I'm an Austrian writer living in Montpezat (South France), and a 100% GNU/Linux
users since about 2001. After checking out various distros, I've been using
Slackware exclusively for the last two years or so.

A few weeks ago, I decided to take on the LFS course, so I dutifully subscribed
to the LFS support list, read (and enjoyed) the (well-written) book, and it
took me about two weeks time to boot into a shiny LFS system.

In my everyday life, I happen to install Linux quite often around me. Looks like
I will soon do this for a living, since I recently applied for a sysadmin job in
my little hometown, and it looks like there is no one else around for this (800
people, mostly farmers :oD).

My ideal system is:

a) a base no-frills Slackware install, which means base system, development
tools, X.org plus all available libraries

b) from here, install everything from source with a series of build scripts
working hand in hand with checkinstall. For example, xfce-install will install
the latest XFCE from source, tuned to my special needs.

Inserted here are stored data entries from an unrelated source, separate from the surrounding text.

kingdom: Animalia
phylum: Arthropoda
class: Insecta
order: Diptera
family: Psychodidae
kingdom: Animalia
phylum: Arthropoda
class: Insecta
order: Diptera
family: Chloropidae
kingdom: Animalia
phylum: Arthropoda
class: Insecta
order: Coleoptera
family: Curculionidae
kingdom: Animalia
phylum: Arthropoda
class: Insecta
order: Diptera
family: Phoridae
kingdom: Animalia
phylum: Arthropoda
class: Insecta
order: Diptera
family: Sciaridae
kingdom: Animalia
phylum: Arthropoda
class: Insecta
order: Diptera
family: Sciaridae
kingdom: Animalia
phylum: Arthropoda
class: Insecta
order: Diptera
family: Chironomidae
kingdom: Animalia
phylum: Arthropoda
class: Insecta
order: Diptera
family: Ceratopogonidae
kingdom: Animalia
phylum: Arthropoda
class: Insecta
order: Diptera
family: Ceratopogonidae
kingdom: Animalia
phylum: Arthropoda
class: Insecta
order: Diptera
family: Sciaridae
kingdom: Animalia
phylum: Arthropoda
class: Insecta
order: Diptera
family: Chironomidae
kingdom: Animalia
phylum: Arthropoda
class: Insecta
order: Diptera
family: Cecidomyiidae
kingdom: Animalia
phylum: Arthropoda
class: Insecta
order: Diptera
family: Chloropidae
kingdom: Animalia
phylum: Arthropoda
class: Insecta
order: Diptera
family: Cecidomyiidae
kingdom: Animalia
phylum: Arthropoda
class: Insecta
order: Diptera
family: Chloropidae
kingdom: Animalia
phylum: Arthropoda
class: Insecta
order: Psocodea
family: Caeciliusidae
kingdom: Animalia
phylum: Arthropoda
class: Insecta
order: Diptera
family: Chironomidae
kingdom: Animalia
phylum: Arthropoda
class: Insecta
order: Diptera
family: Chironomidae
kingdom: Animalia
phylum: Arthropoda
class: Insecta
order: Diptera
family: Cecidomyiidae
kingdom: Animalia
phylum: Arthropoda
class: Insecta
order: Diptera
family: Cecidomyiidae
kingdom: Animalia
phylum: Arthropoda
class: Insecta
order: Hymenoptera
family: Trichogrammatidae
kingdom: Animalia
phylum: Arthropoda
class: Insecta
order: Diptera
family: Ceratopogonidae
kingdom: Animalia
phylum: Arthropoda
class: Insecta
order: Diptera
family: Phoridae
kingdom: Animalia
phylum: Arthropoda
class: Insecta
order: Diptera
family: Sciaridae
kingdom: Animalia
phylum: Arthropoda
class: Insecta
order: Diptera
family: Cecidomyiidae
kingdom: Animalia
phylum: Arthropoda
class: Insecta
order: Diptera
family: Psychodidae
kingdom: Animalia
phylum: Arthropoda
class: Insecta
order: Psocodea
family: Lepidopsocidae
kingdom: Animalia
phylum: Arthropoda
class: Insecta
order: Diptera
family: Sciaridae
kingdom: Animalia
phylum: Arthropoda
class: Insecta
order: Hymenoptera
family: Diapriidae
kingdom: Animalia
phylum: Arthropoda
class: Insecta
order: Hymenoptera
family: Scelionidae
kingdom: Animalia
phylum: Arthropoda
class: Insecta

Actually, I'm working on a minimal GNOME configuration that would allow me to
use a few GNOME apps such as Evince, Rhythmbox or the likes, to run under XFCE.

More general question: I find the BLFS book *very* helpful for my needs, since
configuration options, dependencies and such things are rather well explained
(for GNOME, I use the SVN version of the book). Now... is it possible for me to
participate on this list with the odd question... or is the use of Slackware as
a "base" install considered a heresy?